**READING PASSAGE**
- Opening Delimiter -

Skip to content

STL Hardening

Stephan T. Lavavej edited this page Jan 24, 2025 · 51 revisions

Terminology

  • CDL is _CONTAINER_DEBUG_LEVEL.
    • This was an earlier attempt at something resembling hardening which was never formally designed, and which was never adopted in practice. It is not enabled by default.
  • IDL is _ITERATOR_DEBUG_LEVEL.
    • Release mode defaults to IDL=0 (no checking).
    • Debug mode defaults to IDL=2 (exhaustive correctness checking, extremely expensive).
    • Attempting to enable IDL=2 in release mode is flatly forbidden with a hard #error.
    • Release mode IDL=1 (formerly known as _SECURE_SCL in VS 2005/2008) was the first attempt at something resembling a security-hardened mode. This is an ABI-breaking option, changing the representations of containers and iterators, and introduces dynamic memory allocations. It is quite expensive (2x perf penalty in the worst case), which users rejected. IDL=1 remains technically supported, but it is never enabled by default, virtually no users are aware of it, and we strongly discourage its use. It will be eliminated when we can break ABI in vNext.

- Closing Delimiter -

**USING THE INFORMATION**
1. Render this sentence from the STL hardening page into Spanish: "Attempting to enable IDL=2 in release mode is flatly forbidden with a hard #error."
2. According to the STL hardening page, what IDL value does debug mode use by default?
3. Write the next part of the STL hardening page, picking up after its final sentence.

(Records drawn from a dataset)
- Opening Delimiter -

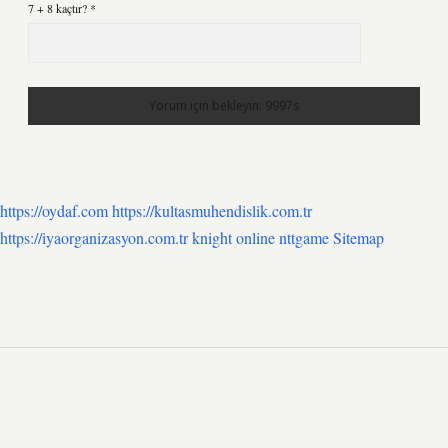
7 + 8 kaçtır?
*
https://oydaf.com
https://kultasmuhendislik.com.tr
https://iyaorganizasyon.com.tr
knight online
nttgame
Sitemap
SIDEBAR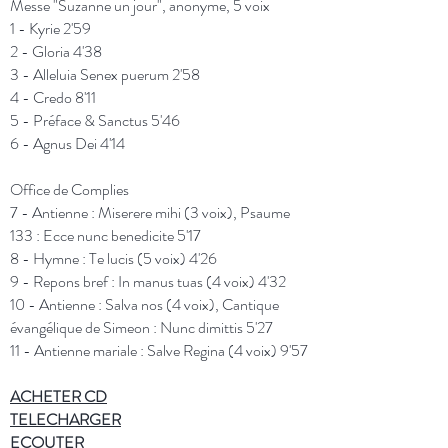
Messe "Suzanne un jour", anonyme, 5 voix
1 - Kyrie 2'59
2 - Gloria 4'38
3 - Alleluia Senex puerum 2'58
4 - Credo 8'11
5 - Préface & Sanctus 5'46
6 - Agnus Dei 4'14
Office de Complies
7 - Antienne : Miserere mihi (3 voix), Psaume
133 : Ecce nunc benedicite 5'17
8 - Hymne : Te lucis (5 voix) 4'26
9 - Repons bref : In manus tuas (4 voix) 4'32
10 - Antienne : Salva nos (4 voix), Cantique
évangélique de Simeon : Nunc dimittis 5'27
11 - Antienne mariale : Salve Regina (4 voix) 9'57
ACHETER
CD
TELECHARGER
ECOUTER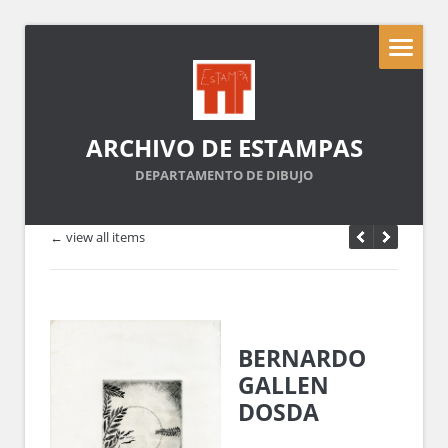
ARCHIVO DE ESTAMPAS
DEPARTAMENTO DE DIBUJO
← view all items
BERNARDO
GALLEN
DOSDA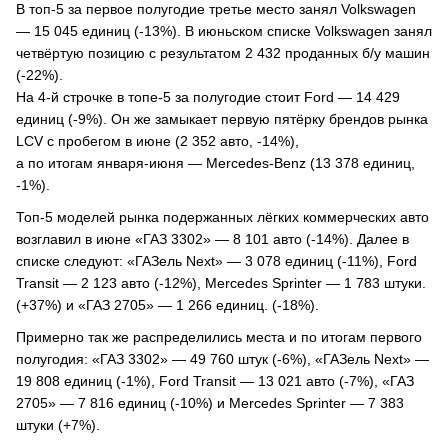
В топ-5 за первое полугодие третье место занял Volkswagen
— 15 045 единиц (-13%). В июньском списке Volkswagen занял
четвёртую позицию с результатом 2 432 проданных б/у машин
(-22%).
На 4-й строчке в топе-5 за полугодие стоит Ford — 14 429
единиц (-9%). Он же замыкает первую пятёрку брендов рынка
LCV с пробегом в июне (2 352 авто, -14%),
а по итогам января-июня — Mercedes-Benz (13 378 единиц,
-1%).
Топ-5 моделей рынка подержанных лёгких коммерческих авто
возглавил в июне «ГАЗ 3302» — 8 101 авто (-14%). Далее в
списке следуют: «ГАЗель Next» — 3 078 единиц (-11%), Ford
Transit — 2 123 авто (-12%), Mercedes Sprinter — 1 783 штуки.
(+37%) и «ГАЗ 2705» — 1 266 единиц. (-18%).
Примерно так же распределились места и по итогам первого
полугодия: «ГАЗ 3302» — 49 760 штук (-6%), «ГАЗель Next» —
19 808 единиц (-1%), Ford Transit — 13 021 авто (-7%), «ГАЗ
2705» — 7 816 единиц (-10%) и Mercedes Sprinter — 7 383
штуки (+7%).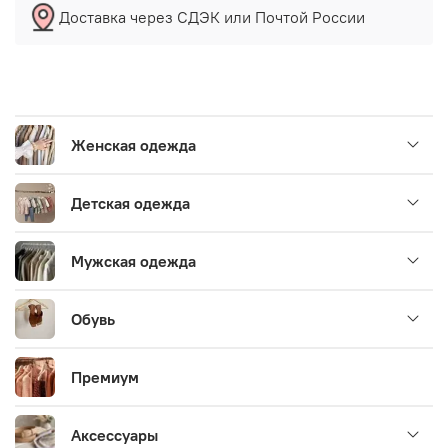
Доставка через СДЭК или Почтой России
Женская одежда
Детская одежда
Мужская одежда
Обувь
Премиум
Аксессуары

- Closing Delimiter -

**RESPONSES IN ORDER**
1. Intentar habilitar IDL=2 en el modo release está terminantemente prohibido mediante un #error estricto.

2. Debug mode defaults to IDL=2, which is exhaustive correctness checking.

3.
Plan

  • Review:
  • Choose a consistent policy for what should be hardened
  • Design how this will be controlled, and its defaults
  • Design a termination mechanism
  • Bonus: Design destructor pointer tombstones
  • Make the code changes (should be the easy part as 90% of the work is already present)
    • We should not use [[likely]], and should remove our existing usage
    • Gaby suggested adding an #error if anyone attempts to define CDL after it has been removed
  • Optimizations to mitigate perf impact, once we have examples of where the perf impact will be
    • Loop in the compiler back-end
    • Additional library changes may also be necessary

Optimization issues

  • VSO-1556181 gsl::span CQ deficiency: predicate inference weakness #1
  • VSO-1556194 gsl::span CQ deficiency: useless multibyte copy
  • VSO-1556195 gsl::span CQ deficiency: predicate inference weakness #2
  • Stephan pinged Troy Johnson about the above issues on 2025-01-21.

Reference

  • #5090 "Implement a hardened mode"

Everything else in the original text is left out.